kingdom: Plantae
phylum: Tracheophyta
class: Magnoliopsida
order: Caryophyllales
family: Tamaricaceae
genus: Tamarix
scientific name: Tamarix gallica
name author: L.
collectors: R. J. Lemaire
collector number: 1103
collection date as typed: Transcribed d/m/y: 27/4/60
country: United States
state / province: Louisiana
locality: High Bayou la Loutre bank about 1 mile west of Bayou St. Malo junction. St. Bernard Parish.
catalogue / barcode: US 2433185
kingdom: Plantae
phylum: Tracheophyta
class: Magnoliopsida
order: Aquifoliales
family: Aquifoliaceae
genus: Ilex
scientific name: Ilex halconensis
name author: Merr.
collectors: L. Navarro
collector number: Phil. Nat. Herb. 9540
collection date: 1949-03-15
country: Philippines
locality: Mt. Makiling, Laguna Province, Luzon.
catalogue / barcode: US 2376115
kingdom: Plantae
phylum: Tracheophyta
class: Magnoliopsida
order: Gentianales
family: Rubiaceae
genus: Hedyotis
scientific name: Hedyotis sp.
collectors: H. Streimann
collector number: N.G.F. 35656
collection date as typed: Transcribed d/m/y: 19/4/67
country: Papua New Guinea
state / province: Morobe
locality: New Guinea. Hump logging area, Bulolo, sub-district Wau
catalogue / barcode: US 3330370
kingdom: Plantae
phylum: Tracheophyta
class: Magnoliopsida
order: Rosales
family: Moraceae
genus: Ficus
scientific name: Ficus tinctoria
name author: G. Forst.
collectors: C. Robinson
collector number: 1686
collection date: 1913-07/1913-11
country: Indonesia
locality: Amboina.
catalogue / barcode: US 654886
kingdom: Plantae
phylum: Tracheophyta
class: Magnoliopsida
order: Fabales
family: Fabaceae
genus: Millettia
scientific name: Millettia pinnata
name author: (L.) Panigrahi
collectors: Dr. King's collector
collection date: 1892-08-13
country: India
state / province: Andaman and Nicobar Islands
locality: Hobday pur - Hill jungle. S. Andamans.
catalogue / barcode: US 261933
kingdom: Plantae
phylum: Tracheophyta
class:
▬▬▬
DO THIS — Write out all the records above again, swapping every "locality" for "place" and leaving everything else unchanged.

SOLVED PROBLEM —
kingdom: Plantae
phylum: Tracheophyta
class: Magnoliopsida
order: Caryophyllales
family: Tamaricaceae
genus: Tamarix
scientific name: Tamarix gallica
name author: L.
collectors: R. J. Lemaire
collector number: 1103
collection date as typed: Transcribed d/m/y: 27/4/60
country: United States
state / province: Louisiana
place: High Bayou la Loutre bank about 1 mile west of Bayou St. Malo junction. St. Bernard Parish.
catalogue / barcode: US 2433185
kingdom: Plantae
phylum: Tracheophyta
class: Magnoliopsida
order: Aquifoliales
family: Aquifoliaceae
genus: Ilex
scientific name: Ilex halconensis
name author: Merr.
collectors: L. Navarro
collector number: Phil. Nat. Herb. 9540
collection date: 1949-03-15
country: Philippines
place: Mt. Makiling, Laguna Province, Luzon.
catalogue / barcode: US 2376115
kingdom: Plantae
phylum: Tracheophyta
class: Magnoliopsida
order: Gentianales
family: Rubiaceae
genus: Hedyotis
scientific name: Hedyotis sp.
collectors: H. Streimann
collector number: N.G.F. 35656
collection date as typed: Transcribed d/m/y: 19/4/67
country: Papua New Guinea
state / province: Morobe
place: New Guinea. Hump logging area, Bulolo, sub-district Wau
catalogue / barcode: US 3330370
kingdom: Plantae
phylum: Tracheophyta
class: Magnoliopsida
order: Rosales
family: Moraceae
genus: Ficus
scientific name: Ficus tinctoria
name author: G. Forst.
collectors: C. Robinson
collector number: 1686
collection date: 1913-07/1913-11
country: Indonesia
place: Amboina.
catalogue / barcode: US 654886
kingdom: Plantae
phylum: Tracheophyta
class: Magnoliopsida
order: Fabales
family: Fabaceae
genus: Millettia
scientific name: Millettia pinnata
name author: (L.) Panigrahi
collectors: Dr. King's collector
collection date: 1892-08-13
country: India
state / province: Andaman and Nicobar Islands
place: Hobday pur - Hill jungle. S. Andamans.
catalogue / barcode: US 261933
kingdom: Plantae
phylum: Tracheophyta
class:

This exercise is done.